IMMIGRATION is great for Scotland. Hardly a contentious statement, or so you’d think based on our enriched communities, ageing population, and the fact that EU citizens contribute billions more to the economy than they use in public services.
First published in The National, 20 November 2019
When I was travelling all around Scotland during the 2016 EU referendum campaign, the one statistic that caused the most surprise at public meetings and on the doorsteps was this: EU immigrants contribute £55 per second net to the UK public purse. Other figures exist but nobody credible is suggesting anything other than they are a financial benefit.
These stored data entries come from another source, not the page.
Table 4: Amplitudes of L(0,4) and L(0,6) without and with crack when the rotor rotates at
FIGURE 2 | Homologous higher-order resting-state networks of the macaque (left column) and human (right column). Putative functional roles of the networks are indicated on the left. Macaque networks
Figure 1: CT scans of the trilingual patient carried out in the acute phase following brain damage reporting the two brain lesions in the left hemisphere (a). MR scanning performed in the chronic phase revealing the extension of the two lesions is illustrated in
When it feels like you’re being force-fed scapegoating stories about EU immigrants as part of accepted political rhetoric, and in the most dehumanising language – travelling to the UK to claim benefits, causing delays in A&E, and draining resources – of course a verifiable fact like that is going to clash with the popular narrative.
But it’s not just a financial benefit. Our attitude towards immigration – a cold, clinical word for a plethora of human stories and experiences – speaks volumes about who we are as a country, and who we want to be. Right now, in Holyrood, the Scottish Government is working on extending the right to vote in Scottish elections to all legally resident citizens in Scotland, regardless of nationality. The Scottish Elections (Franchise and Representation) Bill is a dry title for a game-changing document that will be a real case of putting our money where our mouth is. The Scottish Government had the power to ensure EU nationals could vote in the 2014 indyref, and so it did. But the UK Government banned non-UK nationals from voting in the 2016 EU referendum. Those two examples sum up two very different political cultures. The bill is a demonstration of the kind of values we hold and the kind of Scotland we’re building – and I have to say, it’s not coming a moment too soon. Non-EU nationals have been swept under the rug somewhat, and I’ve seen more than a few comments seeking to pit non-EU and EU nationals against each other. That’s not what we’re about.
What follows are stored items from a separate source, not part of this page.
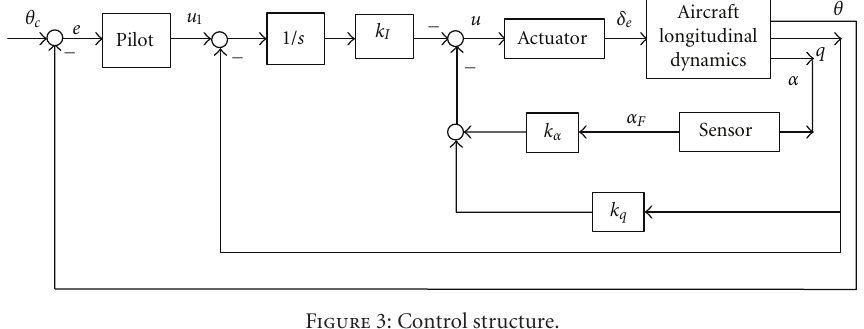
Figure 3: Control structure.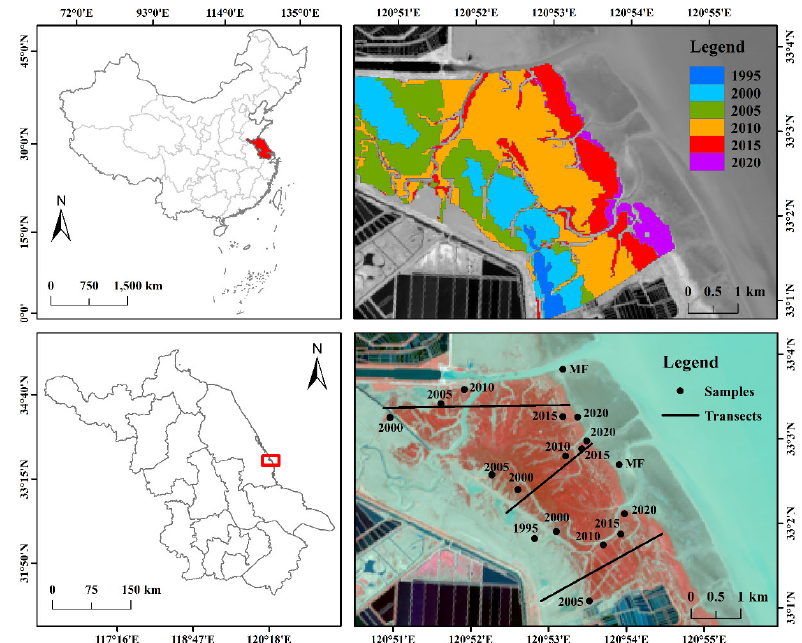
Figure 1. Location and sampling site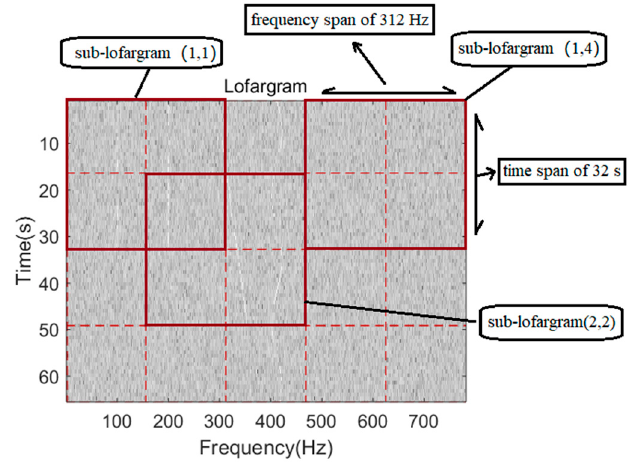
Figure 11. Segmentation.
If you choose to make Scotland your home, you’re one of us. Welcome. Whether you’re teaching in our schools or keeping the NHS going, you’re a part of Scotland’s story. You are welcome here, your contribution is valued and this is your home for as long as you want to stay.
My MEP colleague Christian Allard is very open about the fact he only intended to come to Scotland for a short while for work ... 35 years ago. He explains: “First I fell in love with my wife, then I fell in love with Scotland.”
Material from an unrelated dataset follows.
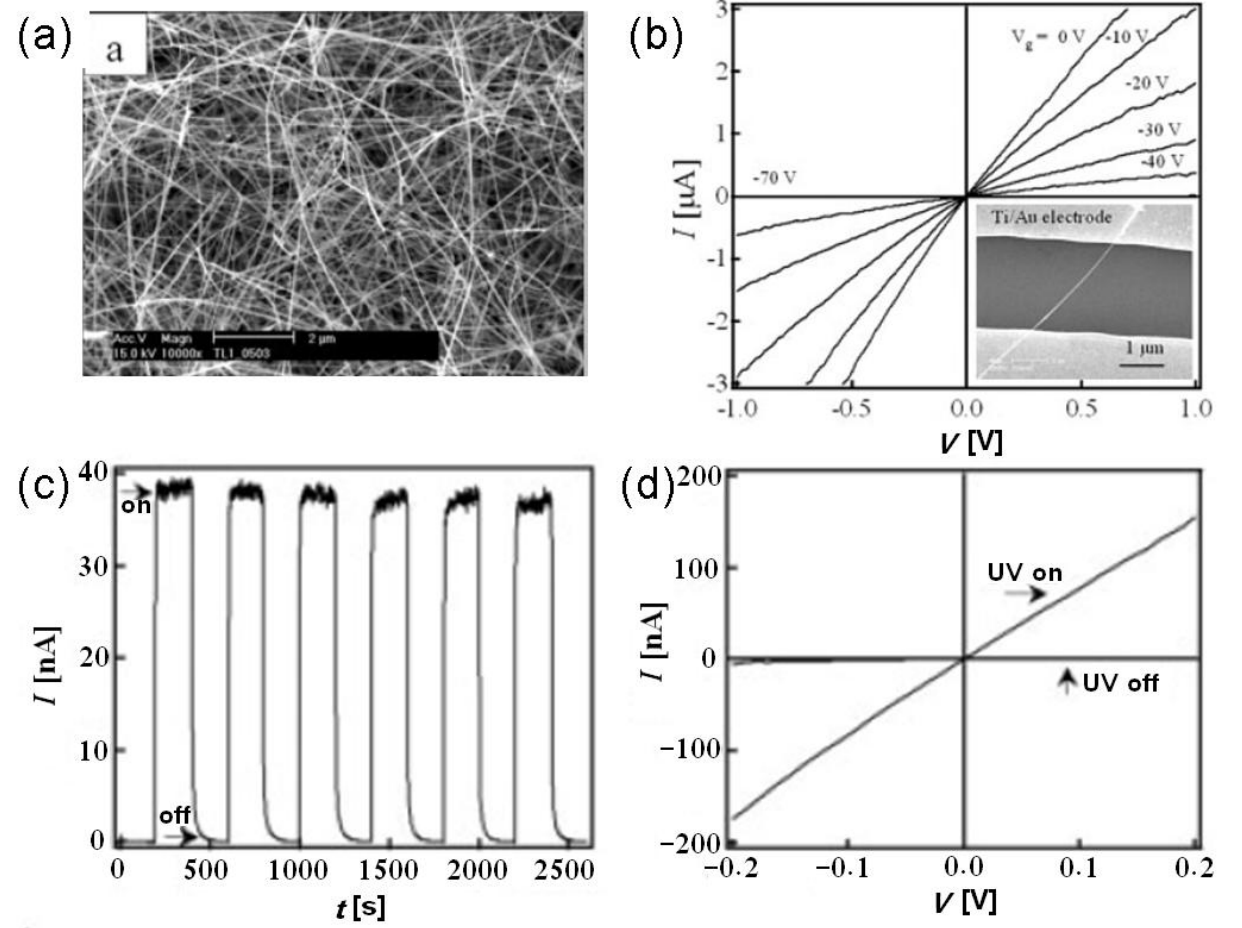
Figure 4. (a) Scanning electron microscope (SEM) image of SnO dependent I-V curves of a single SnO illumination turned on and off repeatedly; (d) I-V curves taken with and without UV illumination. Reproduced from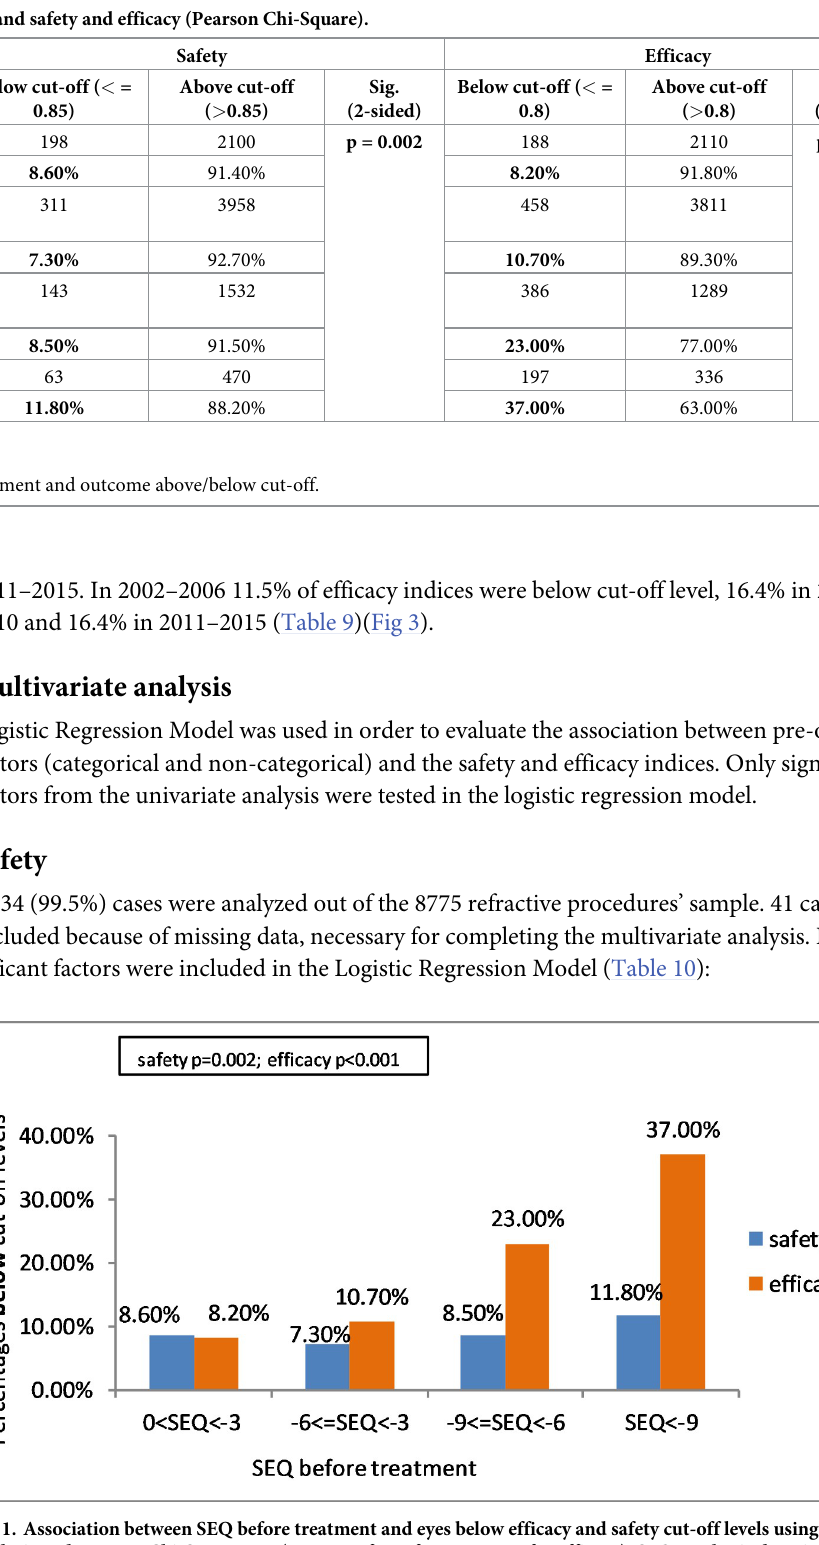
Table 6. Correlation between SEQ before treatment and safety and efficacy (Pearson Chi-Square).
Now he’s representing Scotland in the European Parliament, after serving three years in Holyrood as an MSP for Aberdeen Donside. When he greets MEPs and visitors with “Bonjour – fit like?”, they know Scotland is a very special place, and one that couldn’t be further from the cold, malevolent, unfeeling UK immigration system that rips families apart and wants to throw up walls all around the country.
At a public meeting with MSPs Bruce Crawford and Michael Russell this week, we listened to and answered questions from any members of the public willing to brave a chilly evening to come to the Raploch Community Campus. That included one lady from Chile, who moved here 11 years ago, married, raised her two children and started a business – then found herself almost deported. There was a palpable ripple of anger and upset through the hall when she told us that – not just from the politicians, also from the folk sitting around her.
When you put a human face, a human life, on these statistics and lines of print, you see how hateful and broken the current system really is. Nobody who has come here to work, love, raise their kids, join the darts club, help their neighbours get snow off the path, volunteer at the Brownies or run the quiz nights deserves to have their life put on hold, knowing their future is at the whim of a, quite frankly, maladjusted administrative system that has to strip the humanity out of these numbers on the sheet.
There’s no way of hiding how personally offensive I find that on every level. In addition to knowing first-hand how many good folk are living with this sword of Damocles over their heads, I remember my dad losing his job in Glasgow back in the 70s and us having to move to Saudi Arabia so he could provide for us.
He had to go to the interior ministry every three months to get his card stamped, so there was always this undercurrent of precariousness, of uncertainty. At the time, I thought it was normal, and being around so many different nationalities and languages in my wee school was great, but you always knew in the back of your mind that this was temporary, and you shouldn’t get comfortable. While it’s stood me in good stead these past few years, it’s not a future I’d wish for our young ones or our friends and neighbours.
Scotland should be a safe place for people who want to live, love and work in a progressive, welcoming, dynamic country. On the doorsteps, I’ve been told of the very real disquiet and unease people feel about the hostile UK system. With that in mind, there’s a lot to be said for devolution of immigration policy to Holyrood. There are plenty of folk who would be unmoved by the cultural and social arguments for it, but who would agree with the hard-headed economic self-interest of such a move.
I was proud to see so much pushback against anti-immigrant rhetoric during 2016, and every day since. Now it’s starting up again, and we need to be wary of it. We need folk willing to bang the drum in favour of immigration, and to show their support to our friends and neighbours. It won’t be easy, especially because the past few years have shown how easy it is to blame ordinary people for the failures of a political ruling class. It’s not going to be pretty. But we have to bear in mind the kind of country we want, and act accordingly.